Wednesday, September 17, 2014

Petals on the Tracks

The following is the prompt for the 9/17/2014 WordCrafters meeting and my flash fiction response.


“You’d think she’d just let it go. Maybe write a tell-all about making mac-n-cheese dinners for her husband the villain or whatever.” Bethany stepped onto the railroad tracks, bent over, and picked up one of the daisies lying on the tie. The hot afternoon seemed to drag on her as she lifted herself upright.

Margo kept well away from the tracks, left hip cocked to one side and arms crossed. She shifted to rub her ankles together, glancing back at the tall grass they’d just walked through. Something whined and a fleet of heavy insects lifted up above the seedheads. Even in this light, with the sun catching Bethany’s hair, she was sure she was the blonder of the two.
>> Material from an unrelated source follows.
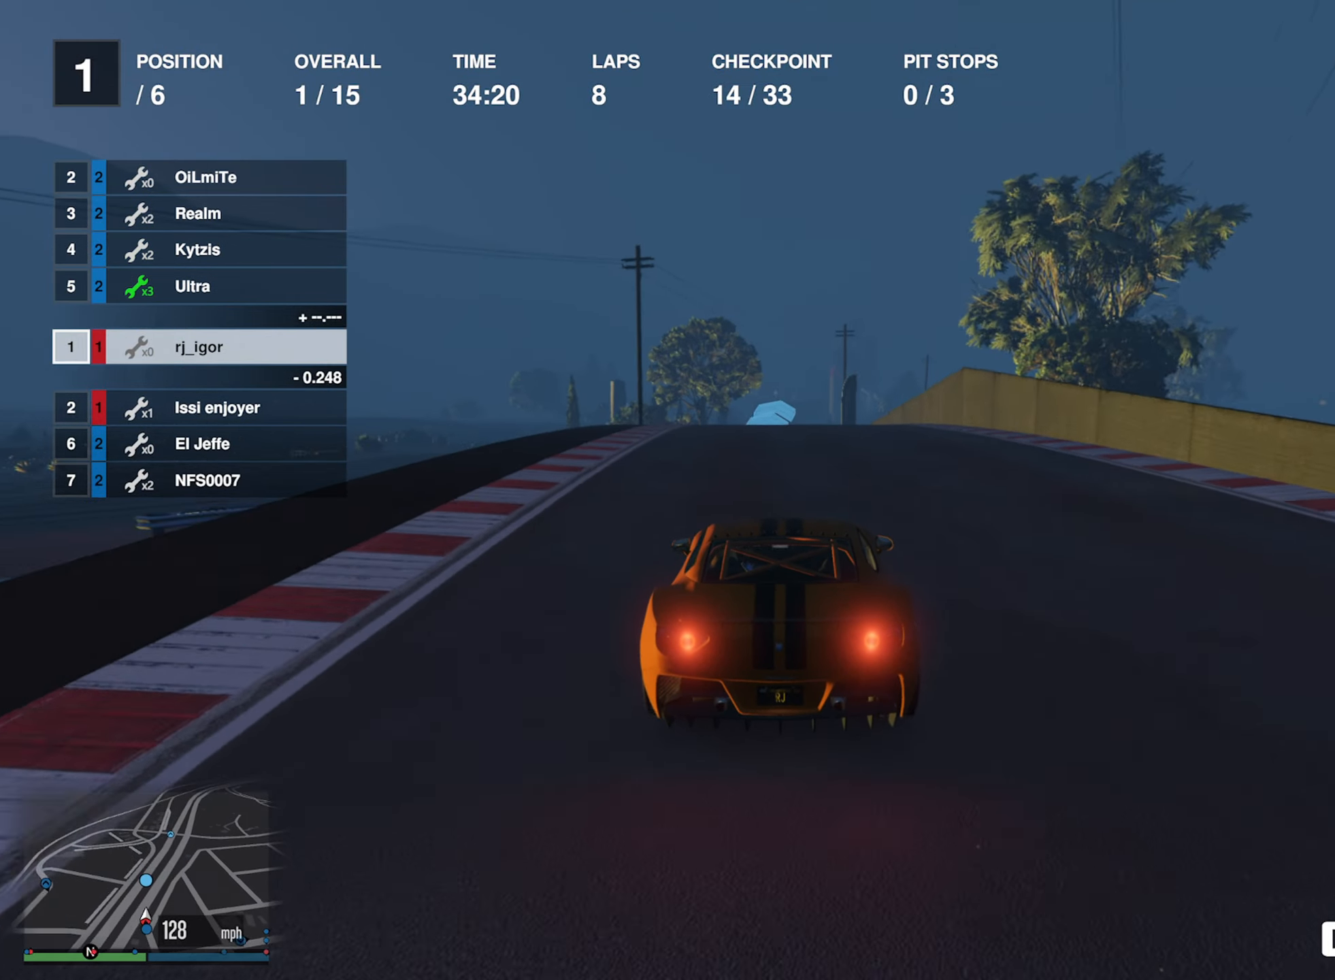
{"buttons": ["R2"], "left_stick": "center", "right_stick": "center", "events": [[400, "left_stick", "down"], [500, "left_stick", "center"]]}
She was the only one dressed as if she preferred highways to railways, in the shorts and tank top from cheer practice. “They met at the tracks, Beth. Like, she finds it romantic?” Margo tried the other hip, canting her head for balance.

“Dinah, Margo. When we’re not at home, it’s Dinah.”

“She has daisies and you have a nickname. What’s the difference?” Margo watched Bethany twirl the flower, her dress hanging in a silent bell shape around her ankles. Margo sighed at the lack of a breeze.

Bethany glanced around, but didn’t step off the tracks. She twirled the daisy for a minute and then tucked it behind her ear. “The difference is that that’s my name. My dad gave me that name. He tied her to the tracks like some mustache-twirler from an old cartoon.”

“He let her go.” Margo stepped back until she could feel the weeds at the back of her calves. Bethany…Dinah…looked like something from an old catalog herself. “Why do you let her make you wear that?”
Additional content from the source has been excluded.